SUPPLIED MATERIAL: Begin

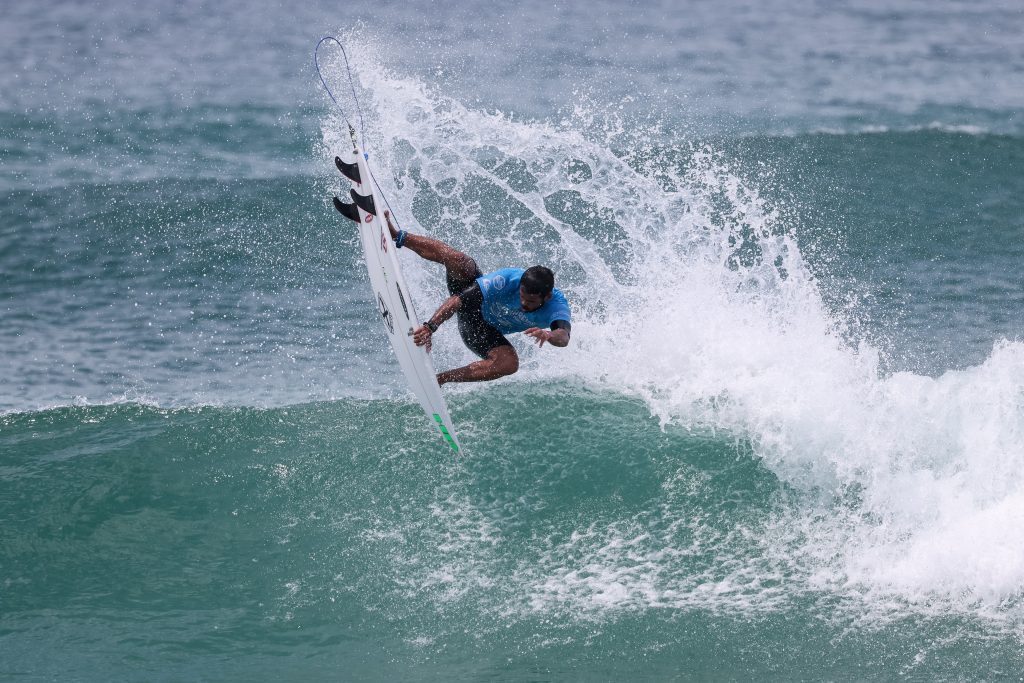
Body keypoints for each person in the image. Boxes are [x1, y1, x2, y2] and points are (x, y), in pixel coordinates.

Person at [384, 212, 571, 385]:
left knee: (509, 364)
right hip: (472, 308)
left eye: (530, 302)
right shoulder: (508, 279)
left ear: (547, 296)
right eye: (522, 297)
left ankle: (440, 379)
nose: (523, 304)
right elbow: (459, 300)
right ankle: (397, 235)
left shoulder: (557, 306)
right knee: (460, 261)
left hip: (480, 330)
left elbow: (563, 337)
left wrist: (548, 335)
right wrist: (429, 327)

SUPPLIED MATERIAL: End

▶ _WHAT YOU WILL DO_:
From the line containing "right knee: (460, 261)" to the last line above, repeat every line exactly and nothing else.

▶ _COMPLETED EXERCISE_:
right knee: (460, 261)
left hip: (480, 330)
left elbow: (563, 337)
left wrist: (548, 335)
right wrist: (429, 327)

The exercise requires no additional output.